=== PROBLEM STATEMENT ===
Duplicate the stretch of lines from the one containing "Sample answer: 10:05:02." through the one containing "It shows 7:59:27", both included, and nothing else.

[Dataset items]
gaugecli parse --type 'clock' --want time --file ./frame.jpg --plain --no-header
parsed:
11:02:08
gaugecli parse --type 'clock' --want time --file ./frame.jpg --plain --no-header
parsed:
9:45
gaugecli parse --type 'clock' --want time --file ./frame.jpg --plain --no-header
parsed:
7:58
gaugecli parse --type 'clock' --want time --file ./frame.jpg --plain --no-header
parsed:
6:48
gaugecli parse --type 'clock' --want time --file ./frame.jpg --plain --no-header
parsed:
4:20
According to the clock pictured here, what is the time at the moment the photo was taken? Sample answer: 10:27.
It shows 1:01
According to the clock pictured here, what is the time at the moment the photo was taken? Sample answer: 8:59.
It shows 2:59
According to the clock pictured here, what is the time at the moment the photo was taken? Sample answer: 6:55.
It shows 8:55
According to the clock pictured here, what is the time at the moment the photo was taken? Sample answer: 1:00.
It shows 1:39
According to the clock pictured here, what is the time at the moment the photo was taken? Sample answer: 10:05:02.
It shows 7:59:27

...

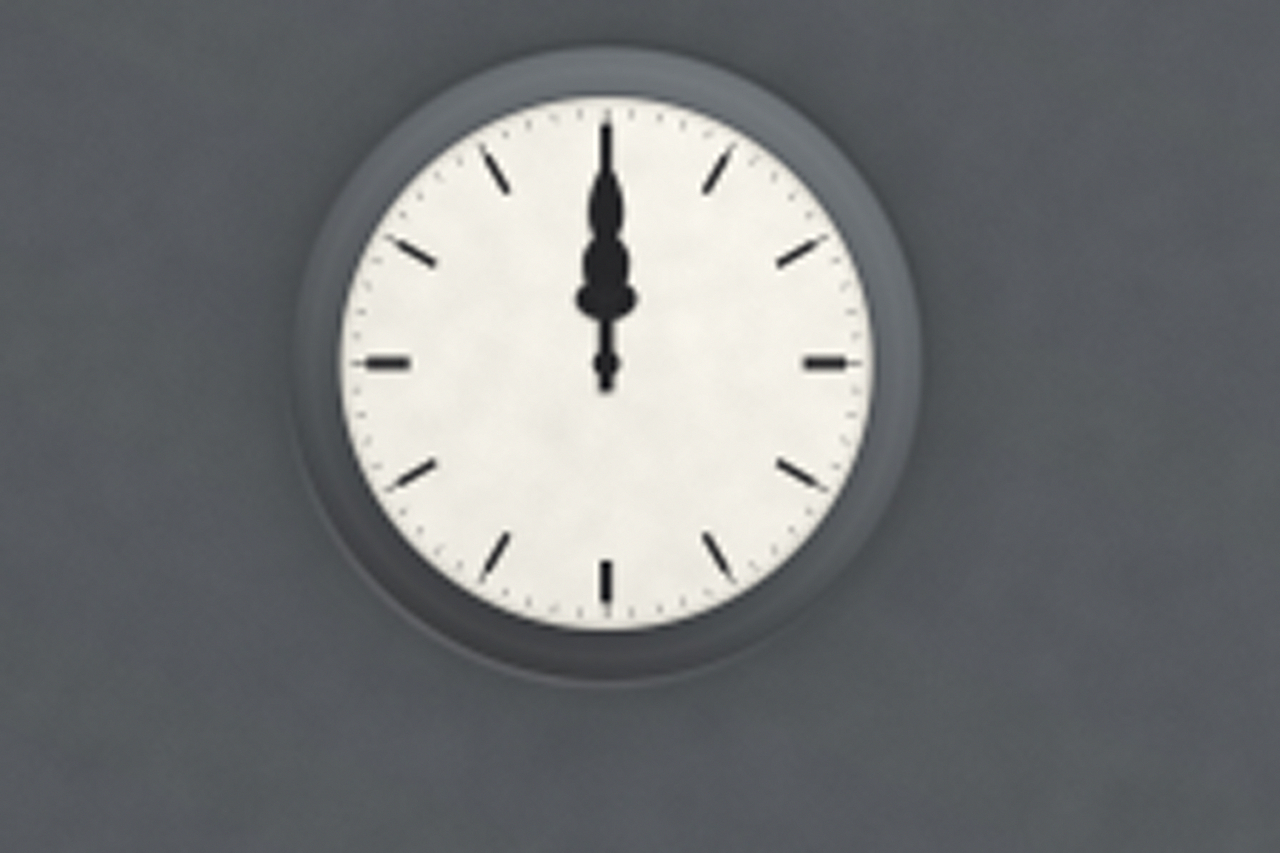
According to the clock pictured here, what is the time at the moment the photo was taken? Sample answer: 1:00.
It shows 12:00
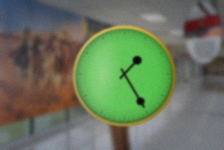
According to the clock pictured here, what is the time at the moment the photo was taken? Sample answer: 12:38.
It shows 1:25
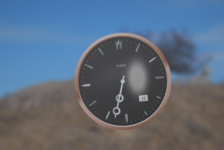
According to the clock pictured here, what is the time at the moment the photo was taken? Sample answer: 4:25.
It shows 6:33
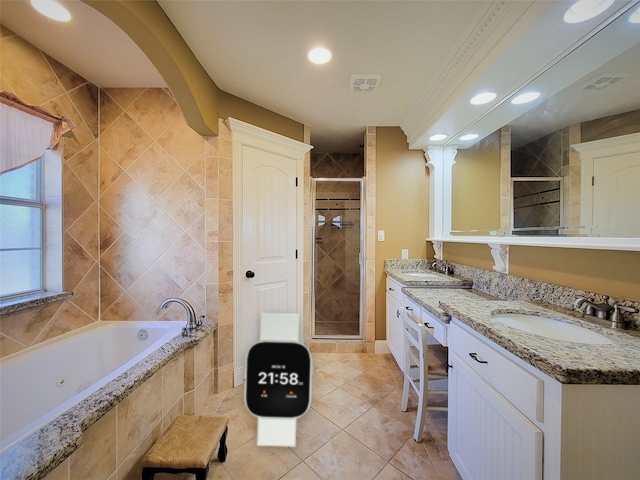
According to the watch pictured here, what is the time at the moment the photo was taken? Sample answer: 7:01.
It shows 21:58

* * *

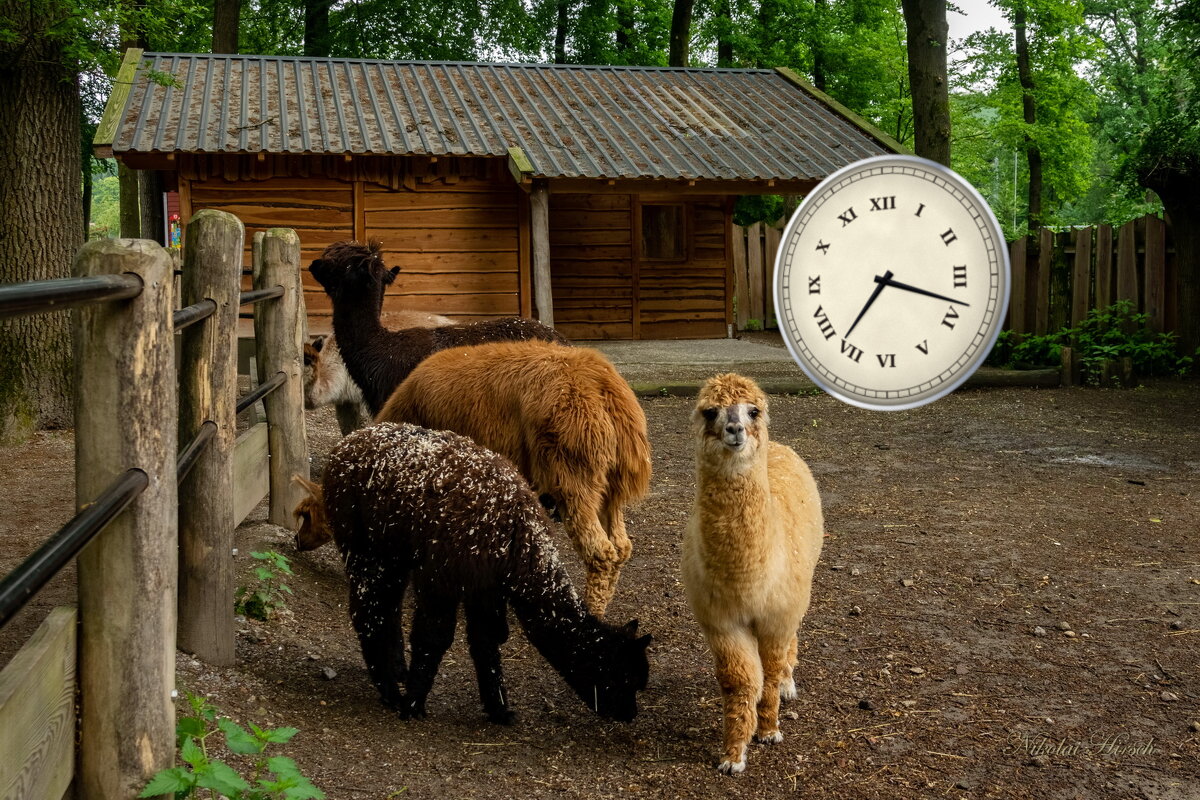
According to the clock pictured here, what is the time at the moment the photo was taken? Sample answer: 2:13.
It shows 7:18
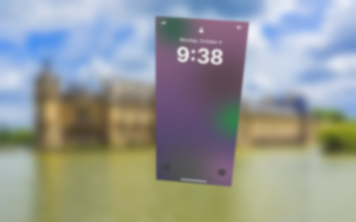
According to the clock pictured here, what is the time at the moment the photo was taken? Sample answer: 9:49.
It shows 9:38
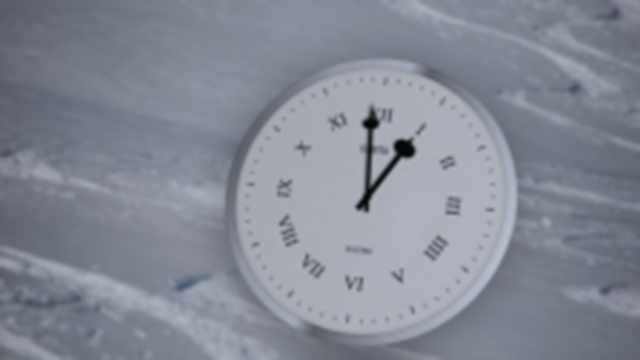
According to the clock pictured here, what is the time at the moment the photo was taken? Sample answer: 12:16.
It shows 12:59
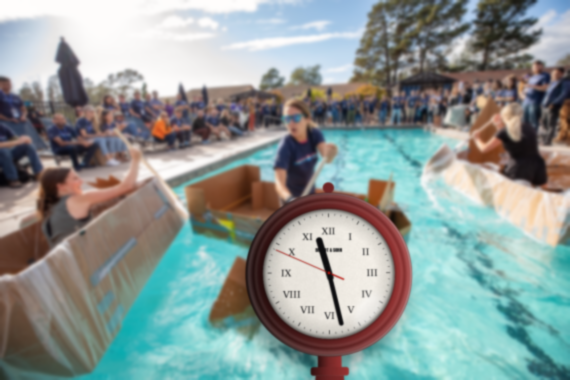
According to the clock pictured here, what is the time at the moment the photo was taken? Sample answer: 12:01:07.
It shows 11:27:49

=== ANSWER TO THIS TASK ===
According to the clock pictured here, what is the time at the moment the photo was taken? Sample answer: 10:05:02.
It shows 7:59:27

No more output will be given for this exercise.